After the elections the Communist Party attacked people who voted for Syriza, saying next time you have to vote correctly.
But for us, the first thing is that everybody is very happy about the results. Syriza is rising further in the polls. So we start by saying we have to fight hard against the pro-austerity parties who are terrified and attacking the left. We say victory to the left, but we also say that we want the anti-capitalist left to be part of it, so we will take part in the elections and we call on people to vote for Antarsya.
That’s the first thing. But we also decided to take a series of initiatives. One is against the fascists. Many people were horrified when Golden Dawn was elected to parliament for the first time. We are calling on all the left to form a front against the fascists and to march against the fascists in the area they claim they control in Athens, and we want this to be before the elections.

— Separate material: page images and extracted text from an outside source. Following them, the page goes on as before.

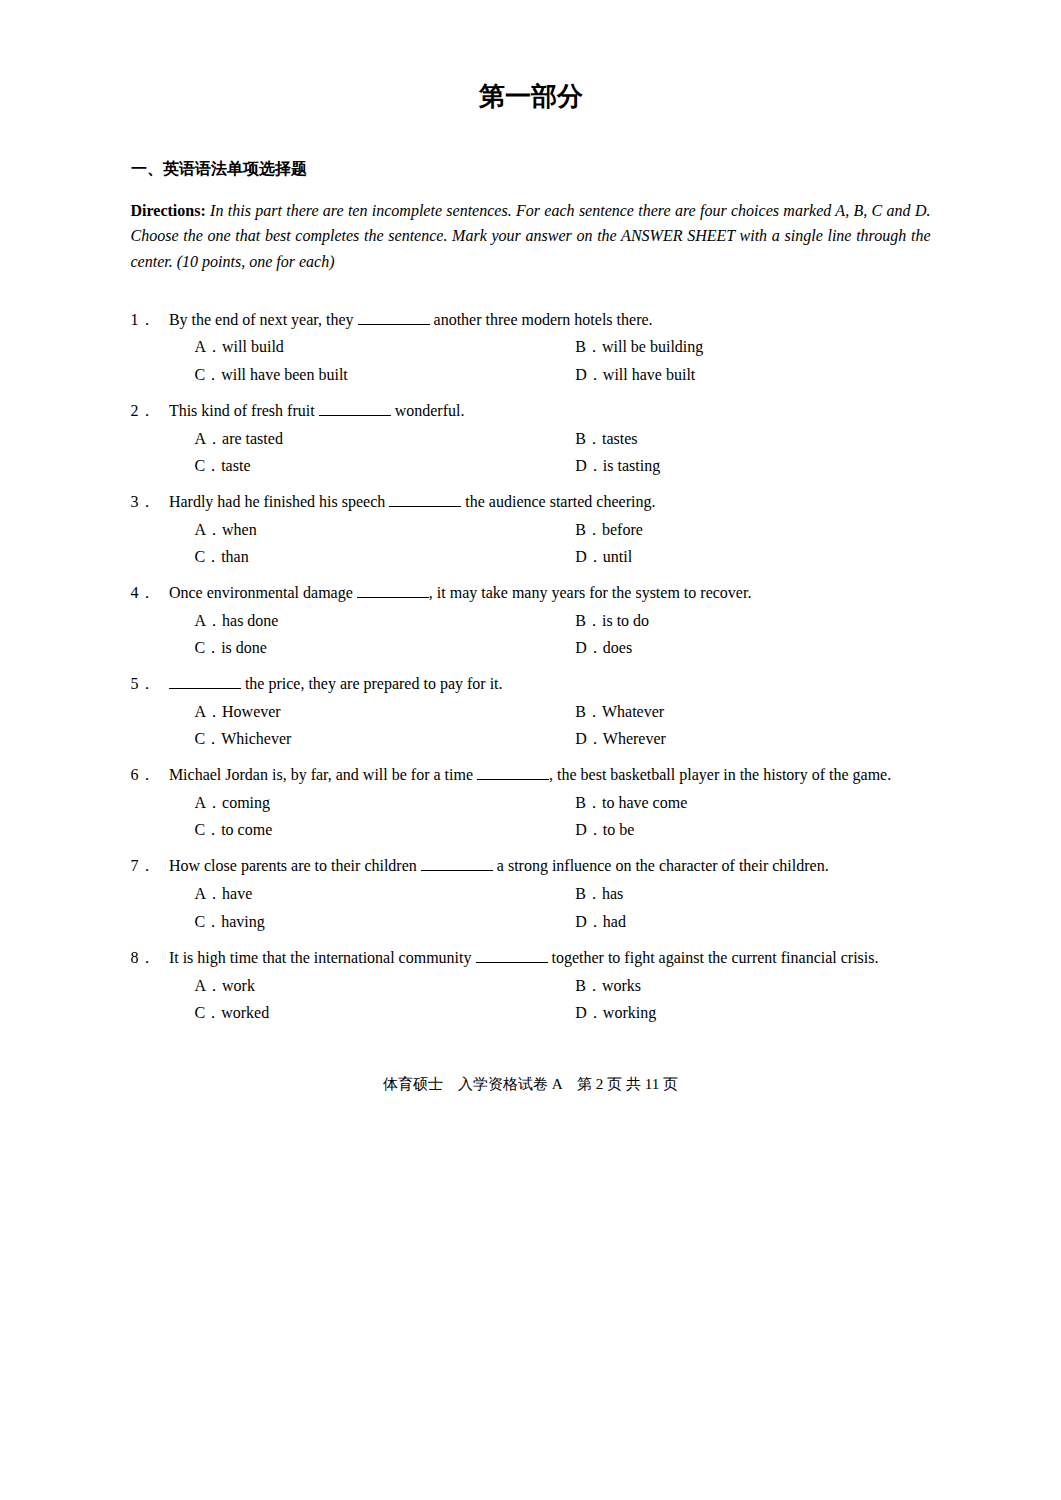第一部分
一、英语语法单项选择题
Directions: In this part there are ten incomplete sentences. For each sentence there are four choices marked A, B, C and D. Choose the one that best completes the sentence. Mark your answer on the ANSWER SHEET with a single line through the center. (10 points, one for each)
By the end of next year, they another three modern hotels there.
| A．will build | B．will be building |
| C．will have been built | D．will have built |
This kind of fresh fruit wonderful.
| A．are tasted | B．tastes |
| C．taste | D．is tasting |
Hardly had he finished his speech the audience started cheering.
| A．when | B．before |
| C．than | D．until |
Once environmental damage , it may take many years for the system to recover.
| A．has done | B．is to do |
| C．is done | D．does |
the price, they are prepared to pay for it.
| A．However | B．Whatever |
| C．Whichever | D．Wherever |
Michael Jordan is, by far, and will be for a time , the best basketball player in the history of the game.
| A．coming | B．to have come |
| C．to come | D．to be |
How close parents are to their children a strong influence on the character of their children.
| A．have | B．has |
| C．having | D．had |
It is high time that the international community together to fight against the current financial crisis.
| A．work | B．works |
| C．worked | D．working |
体育硕士　入学资格试卷 A　第 2 页 共 11 页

Secondly, we also argue that there should be a general strike and strike action before the elections. Even now, during the election period, there are many workplaces on strike. For example, on 15 May there was a big strike in the private sector against a new law that weakens collective agreements. The media workers’ unions are talking about an all-out strike – that could mean that during the election period there will be no newspapers and TV! We want to connect up all these struggles. We don’t think we should wait for the elections, or wait for a left government – we should strike, occupy and kick out the Nazis now.
At the same time we say that we should discuss in a comradely way with people who voted for Syriza, and the Communist Party as well.
This will be helpful before the elections but it will also be useful after the elections. It took eight years, from 1981 to 1989, for many people to become disillusioned with Pasok’s promise to bring socialism. But now things are moving rapidly in Greece. The people who are in the streets and striking, especially the organised workers, know what we say and what we have done.
It will be crucial where all these people will go over the next months. The difference between reformists and revolutionaries is getting very clear, not just in an ideological way but in practical steps. We are at a crossheads. Everyone is looking for solutions, for what is to be done. It’s crucial for Antarsya to offer a pole of attraction in these arguments.
We argue for a people’s default on the debt but this will only work if there is workers’ control. The key is workers’ activity.